Reproduce the entries below word for word, leaving out the pictures.

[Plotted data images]
+ + +

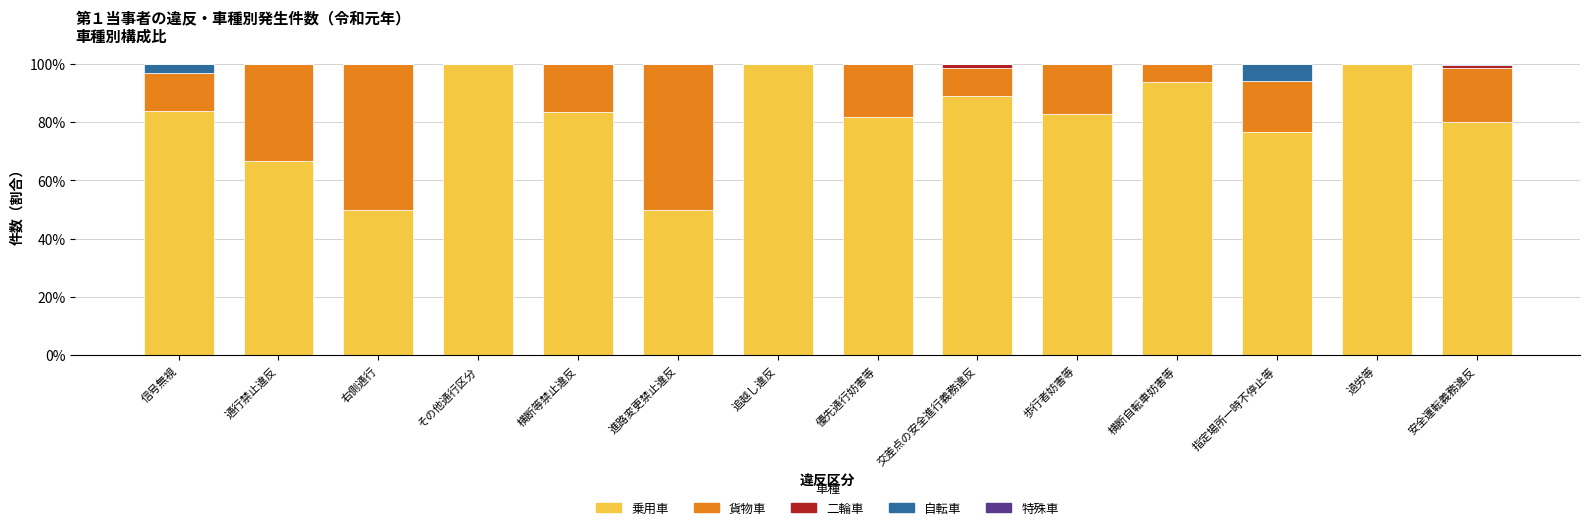

What is the total value across all series at 横断自転車妨害等?

100.0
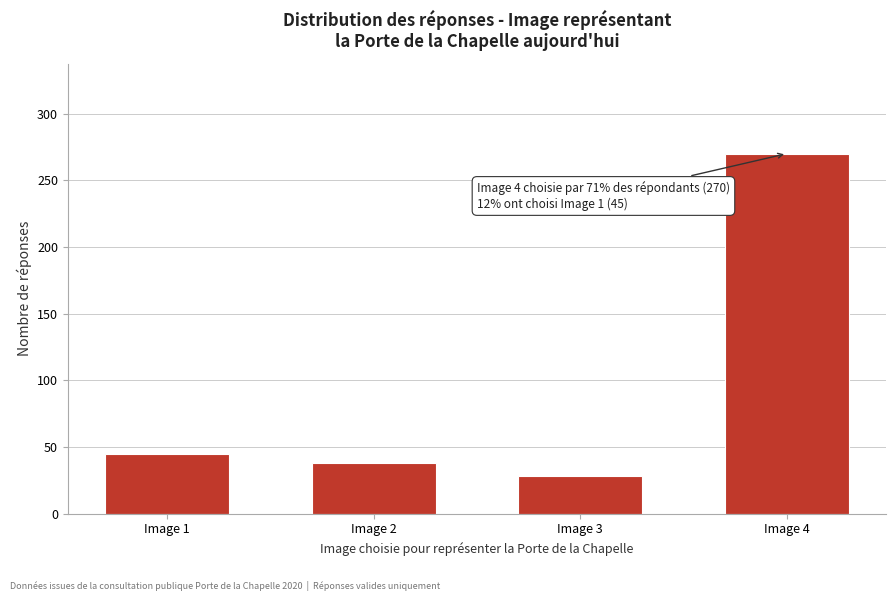

Reading left to right, extract all data points from this chart.

Image 1=45	Image 2=38	Image 3=28	Image 4=270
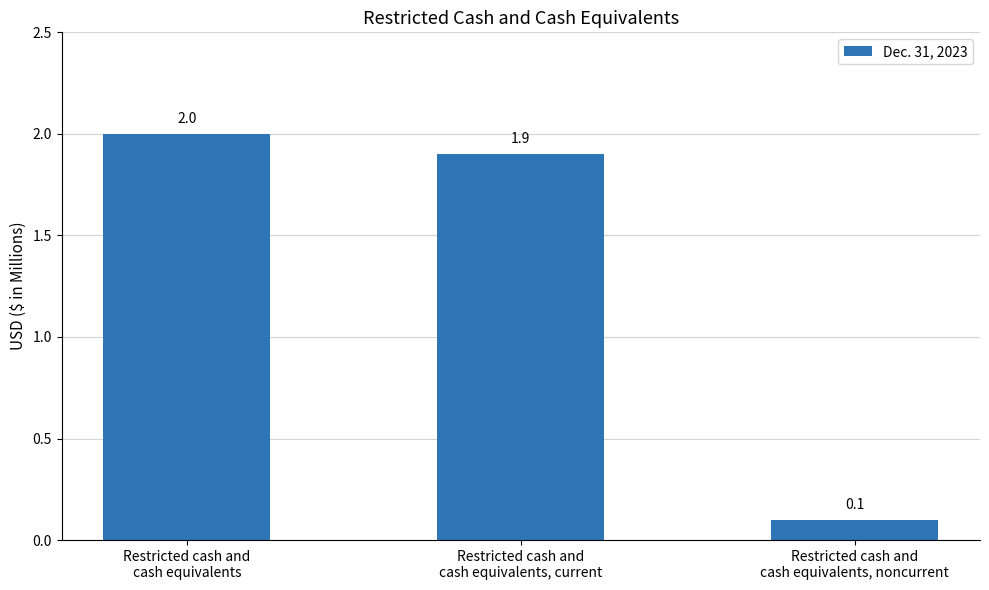

Which has a higher value, Restricted cash and
cash equivalents or Restricted cash and
cash equivalents, current?

Restricted cash and
cash equivalents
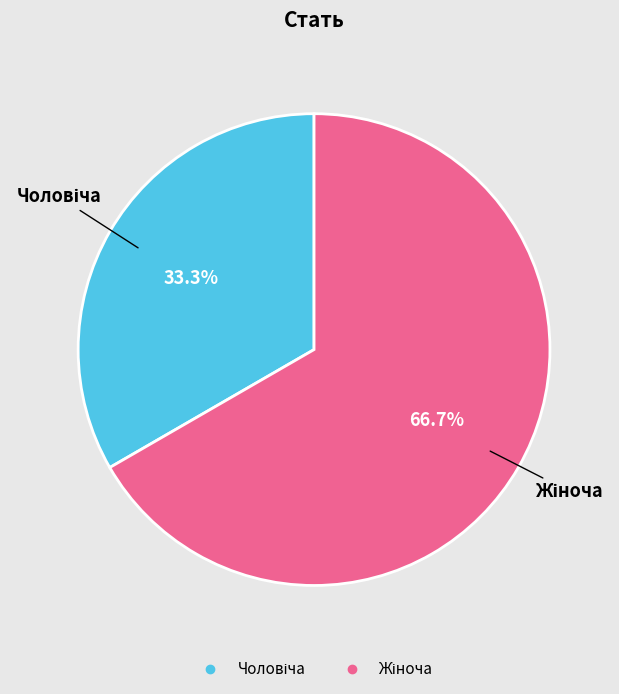

Is there any slice that represents more than half of the pie?

Yes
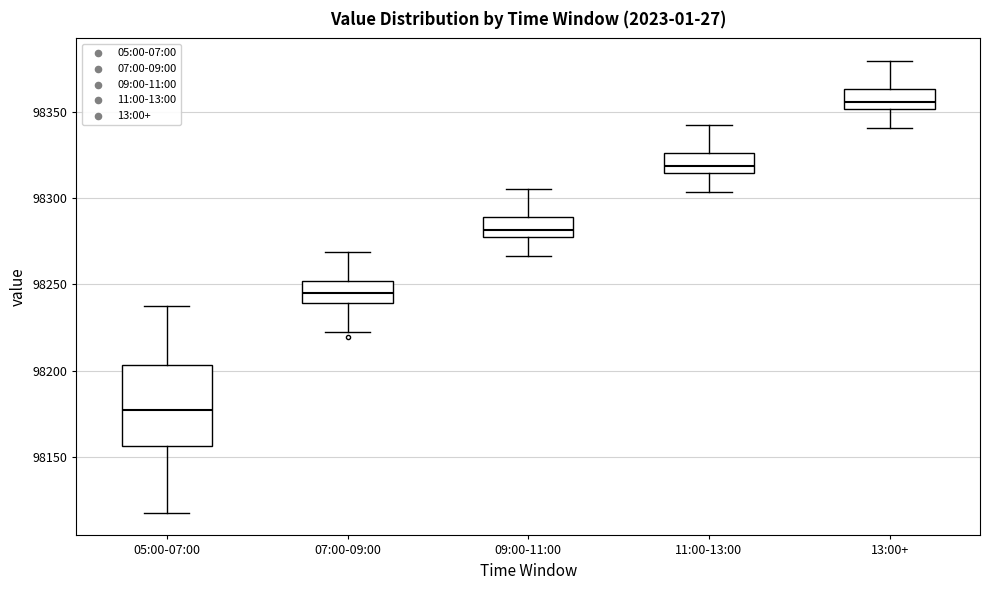

Reading left to right, read every box against the y-axis: the position of its median line, the range the box covers, and the ends of its whiskers. The values are not printed on the chart, so give them approximately, as read against the axis.

05:00-07:00: median 98175, box 98155 to 98205, whiskers 98120 to 98240
07:00-09:00: median 98245, box 98240 to 98250, whiskers 98220 to 98270
09:00-11:00: median 98280 (just above the box's lower edge), box 98280 to 98290, whiskers 98265 to 98305
11:00-13:00: median 98320, box 98315 to 98325, whiskers 98305 to 98345
13:00+: median 98355, box 98350 to 98365, whiskers 98340 to 98380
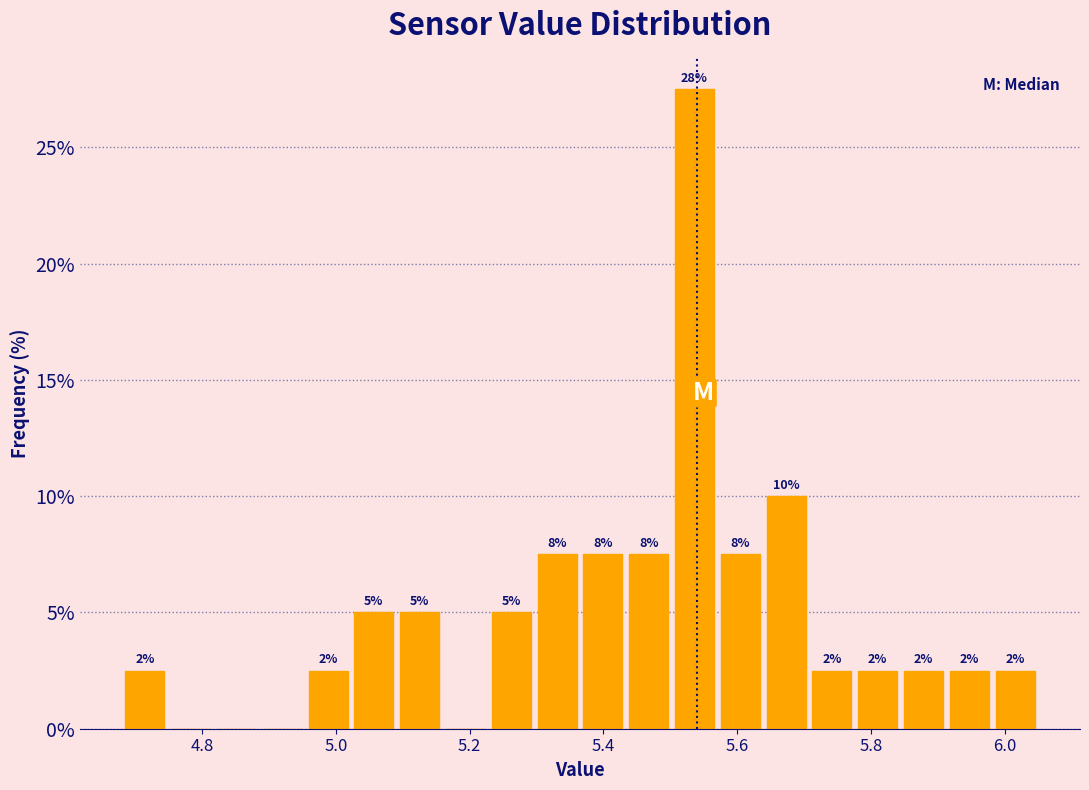

Read against the x-axis, roughly where is the centre of the tallest bar?

5.54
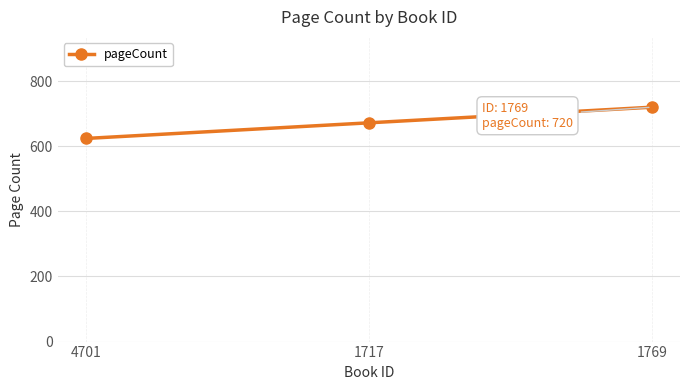

What is the difference between the second highest and minimum values?

48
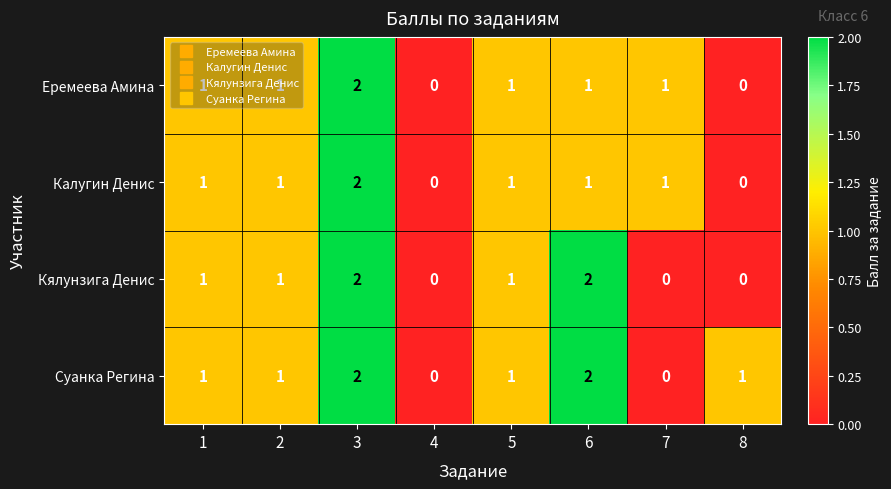

Count the Суанка Регина values in the range 1 to 2.

6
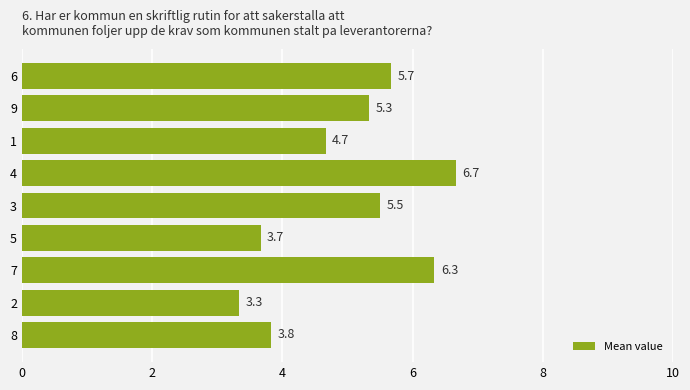

Are the bars grouped side by side (vs. stacked)?

No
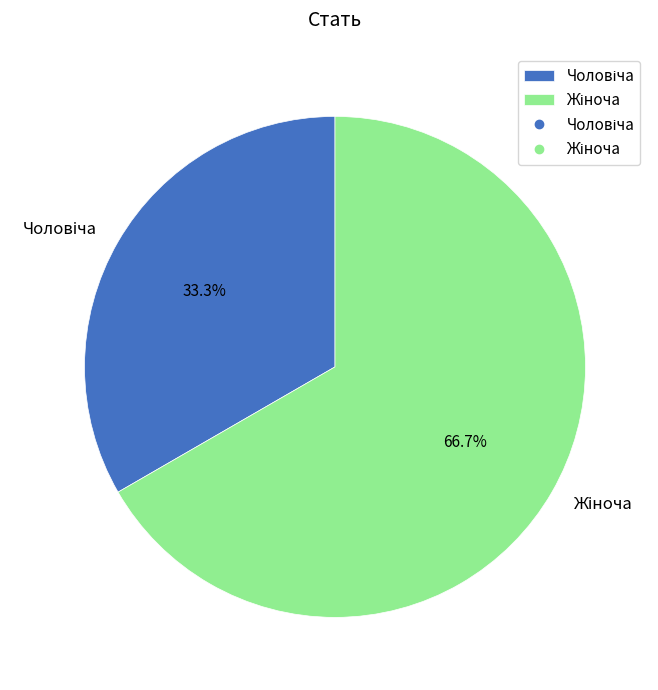

Does any single category account for the majority?

Yes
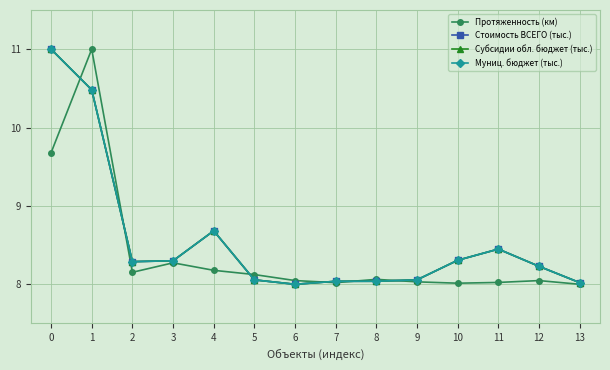

The value of Протяженность (км) at 4 is 12.3. True or false?

False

+ + +

**Reply to the task:**
What is the total value across all series at 横断自転車妨害等?

100.0

Reading left to right, extract all data points from this chart.

Image 1=45	Image 2=38	Image 3=28	Image 4=270

Which has a higher value, Restricted cash and
cash equivalents or Restricted cash and
cash equivalents, current?

Restricted cash and
cash equivalents

Is there any slice that represents more than half of the pie?

Yes

Reading left to right, read every box against the y-axis: the position of its median line, the range the box covers, and the ends of its whiskers. The values are not printed on the chart, so give them approximately, as read against the axis.

05:00-07:00: median 98175, box 98155 to 98205, whiskers 98120 to 98240
07:00-09:00: median 98245, box 98240 to 98250, whiskers 98220 to 98270
09:00-11:00: median 98280 (just above the box's lower edge), box 98280 to 98290, whiskers 98265 to 98305
11:00-13:00: median 98320, box 98315 to 98325, whiskers 98305 to 98345
13:00+: median 98355, box 98350 to 98365, whiskers 98340 to 98380

Read against the x-axis, roughly where is the centre of the tallest bar?

5.54

What is the difference between the second highest and minimum values?

48

Count the Суанка Регина values in the range 1 to 2.

6

Are the bars grouped side by side (vs. stacked)?

No

Does any single category account for the majority?

Yes

The value of Протяженность (км) at 4 is 12.3. True or false?

False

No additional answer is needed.